Scam self-DEFENcE

Published 23 April 2019

The scenario: You’re busy checking your daily emails and come across one that prompts you to click a link or open an attachment that will either:

  • Verify your account or banking username and password,

  • Verify a large purchase you don’t remember making ,

  • Apply for a job that you have no qualifications for,

  • Opt-out of a newsletter you didn't sign up for,

  • Pay money or bitcoins into a foreign bank account before all your personal info is maliciously released onto the net,

  • Enter a business agreement, legal or illegal, with a “guaranteed” whopper of a profit (after a relatively small “admin fee” payment).

Sound familiar? Sooner or later everyone with an email account will receive "phishing" or scam mail - mail intended to carry out theft or fraud. But that doesn’t mean you have to be a victim of the scam!

Some careful detective work can expose the scam for what it really is. Here are a few things to look for:

The sender’s email address and email subject:

Is the address obscure or unrelated to the site/company the email is representing? Is the subject line relevant and transparent?

The date and time the email was received:

Was the email sent to your inbox at a late time of the evening or very early in the morning? Or at another time you were least expecting it?

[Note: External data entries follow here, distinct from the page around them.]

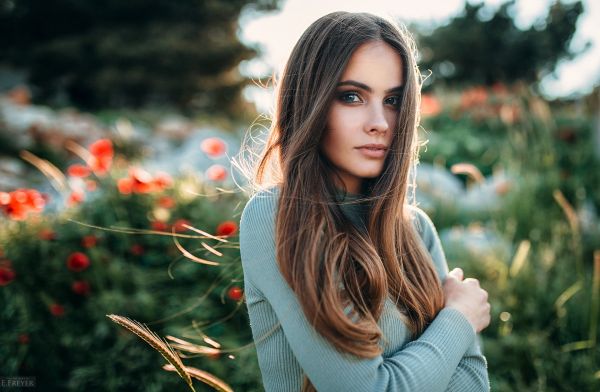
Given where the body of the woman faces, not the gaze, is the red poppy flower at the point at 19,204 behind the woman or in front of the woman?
behind

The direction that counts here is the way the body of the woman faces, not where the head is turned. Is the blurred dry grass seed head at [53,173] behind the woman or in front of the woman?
behind

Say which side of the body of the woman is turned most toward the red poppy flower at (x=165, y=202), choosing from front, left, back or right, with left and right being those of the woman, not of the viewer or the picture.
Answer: back

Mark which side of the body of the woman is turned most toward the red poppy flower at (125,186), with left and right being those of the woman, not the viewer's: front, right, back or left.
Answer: back

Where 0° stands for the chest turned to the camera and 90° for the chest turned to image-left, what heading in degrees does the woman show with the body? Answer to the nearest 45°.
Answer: approximately 315°

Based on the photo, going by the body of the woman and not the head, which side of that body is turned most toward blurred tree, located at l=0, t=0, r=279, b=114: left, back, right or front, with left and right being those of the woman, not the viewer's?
back
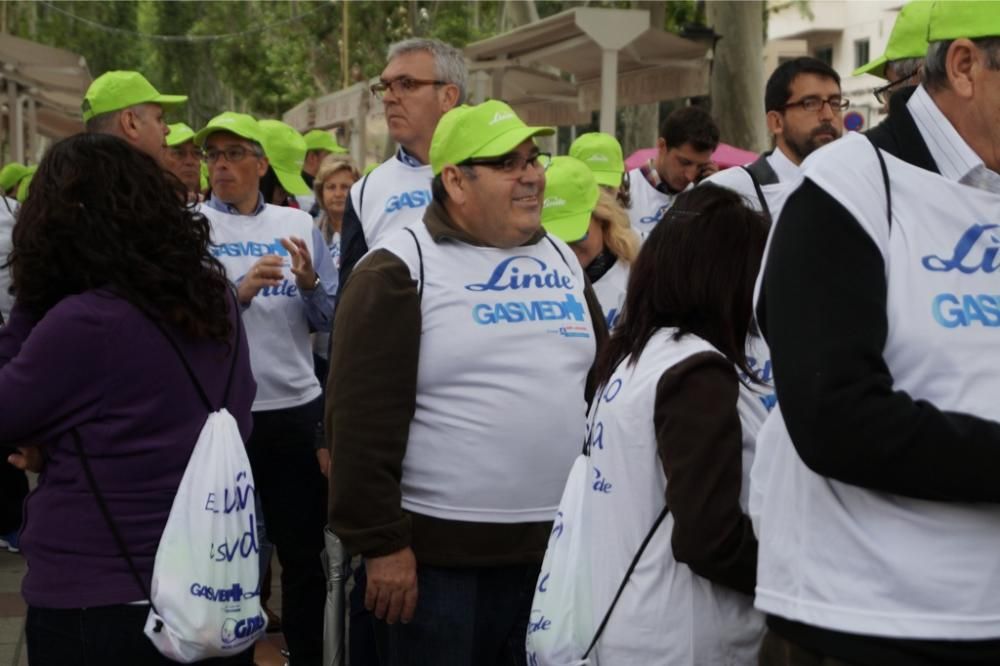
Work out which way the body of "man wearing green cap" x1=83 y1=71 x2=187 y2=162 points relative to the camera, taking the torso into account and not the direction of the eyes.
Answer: to the viewer's right

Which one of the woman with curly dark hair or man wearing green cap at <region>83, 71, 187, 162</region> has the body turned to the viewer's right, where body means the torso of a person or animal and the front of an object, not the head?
the man wearing green cap

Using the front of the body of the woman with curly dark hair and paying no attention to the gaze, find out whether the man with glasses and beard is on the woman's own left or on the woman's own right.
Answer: on the woman's own right

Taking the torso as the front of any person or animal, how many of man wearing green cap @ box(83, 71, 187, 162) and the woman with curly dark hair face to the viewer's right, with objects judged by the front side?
1

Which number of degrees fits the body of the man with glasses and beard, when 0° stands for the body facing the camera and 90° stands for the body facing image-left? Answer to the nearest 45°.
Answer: approximately 315°

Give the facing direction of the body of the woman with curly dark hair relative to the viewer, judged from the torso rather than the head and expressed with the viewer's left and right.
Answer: facing away from the viewer and to the left of the viewer

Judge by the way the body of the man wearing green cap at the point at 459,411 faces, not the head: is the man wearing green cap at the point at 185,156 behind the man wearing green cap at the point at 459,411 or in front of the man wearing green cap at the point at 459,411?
behind

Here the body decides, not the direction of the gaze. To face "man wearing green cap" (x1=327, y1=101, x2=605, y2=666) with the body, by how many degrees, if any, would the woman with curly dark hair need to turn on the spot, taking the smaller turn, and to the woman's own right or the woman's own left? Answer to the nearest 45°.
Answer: approximately 135° to the woman's own right

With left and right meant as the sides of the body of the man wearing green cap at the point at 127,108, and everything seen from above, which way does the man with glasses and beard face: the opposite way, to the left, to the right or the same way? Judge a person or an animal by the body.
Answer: to the right

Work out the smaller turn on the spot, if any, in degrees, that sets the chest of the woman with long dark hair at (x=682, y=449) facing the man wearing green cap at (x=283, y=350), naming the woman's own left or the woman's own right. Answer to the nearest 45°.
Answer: approximately 90° to the woman's own left
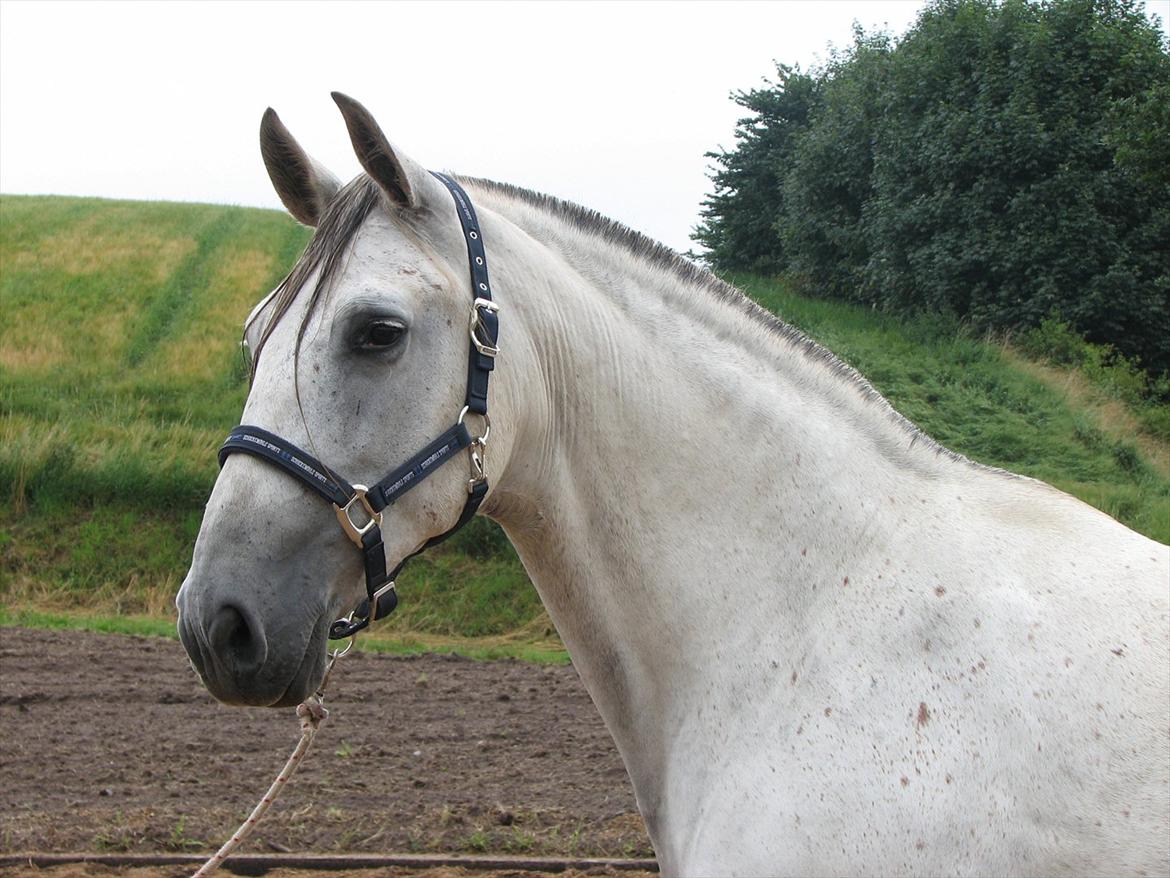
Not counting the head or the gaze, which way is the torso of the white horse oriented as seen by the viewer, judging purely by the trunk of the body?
to the viewer's left

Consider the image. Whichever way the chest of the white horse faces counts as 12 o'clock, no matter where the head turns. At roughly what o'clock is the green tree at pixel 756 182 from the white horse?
The green tree is roughly at 3 o'clock from the white horse.
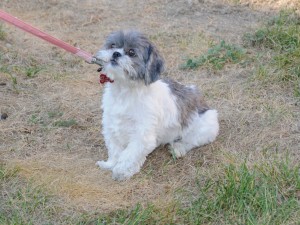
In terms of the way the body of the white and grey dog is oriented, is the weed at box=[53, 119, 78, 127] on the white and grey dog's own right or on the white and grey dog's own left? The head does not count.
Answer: on the white and grey dog's own right

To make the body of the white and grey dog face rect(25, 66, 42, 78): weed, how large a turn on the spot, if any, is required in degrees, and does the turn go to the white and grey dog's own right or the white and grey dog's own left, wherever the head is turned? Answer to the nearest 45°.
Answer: approximately 90° to the white and grey dog's own right

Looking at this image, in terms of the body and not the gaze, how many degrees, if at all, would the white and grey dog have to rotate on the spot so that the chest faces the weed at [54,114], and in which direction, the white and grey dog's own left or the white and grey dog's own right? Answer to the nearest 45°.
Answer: approximately 90° to the white and grey dog's own right

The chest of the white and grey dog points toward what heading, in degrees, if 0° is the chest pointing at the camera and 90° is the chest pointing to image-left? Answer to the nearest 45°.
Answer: approximately 45°
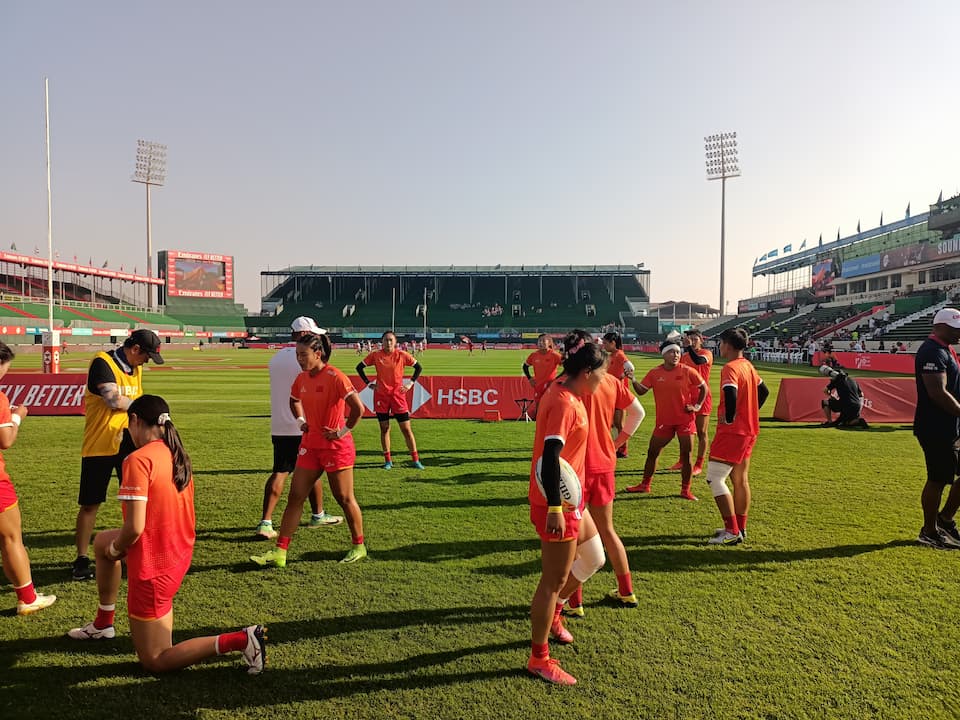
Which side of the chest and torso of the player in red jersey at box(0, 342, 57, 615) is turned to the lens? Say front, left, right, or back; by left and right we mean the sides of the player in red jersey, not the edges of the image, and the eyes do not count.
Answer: right

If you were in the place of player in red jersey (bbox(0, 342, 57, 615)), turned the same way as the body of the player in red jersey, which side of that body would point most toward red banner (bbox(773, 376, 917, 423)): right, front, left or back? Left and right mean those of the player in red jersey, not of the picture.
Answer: front

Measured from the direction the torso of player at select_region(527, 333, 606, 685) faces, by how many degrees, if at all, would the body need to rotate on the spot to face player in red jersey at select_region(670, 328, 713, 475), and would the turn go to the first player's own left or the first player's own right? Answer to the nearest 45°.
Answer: approximately 90° to the first player's own left

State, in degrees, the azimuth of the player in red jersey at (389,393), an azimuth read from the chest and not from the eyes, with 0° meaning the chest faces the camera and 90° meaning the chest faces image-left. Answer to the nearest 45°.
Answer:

The grammar and spelling of the body of the email:

Does it read naturally? Are there lots of typos or unnecessary breaks in the text?

Strange requests, offers, prompts, or threats:

Are you being told to re-enter personal or account info? Verify your password or pin? Pay money into a foreign account?

The link URLs:

Do they direct to an obscure web page? Check this by hovering your mouse over the link, but NOT CLICKING IT.

Scammers put a lot of work into making their emails look legitimate, and one can be easily fooled into false sense of security because of this. But if you are at all suspicious, don't hesitate to contact the help center of the company you are supposedly receiving the email from. They will appreciate your reporting the attempt at theft or fraud the scammer is making under the disguise of their brand. Just make sure that you use a genuine phone number or email address to do so, which you can usually find on a company's official website.

The following is a slightly exaggerated example of a phishing email, which was modelled after one that our client received.

After some analysis: the strange sender address, bad English, and obscure links quickly revealed the mail to be a scam.

Remember, you don't have to be a victim!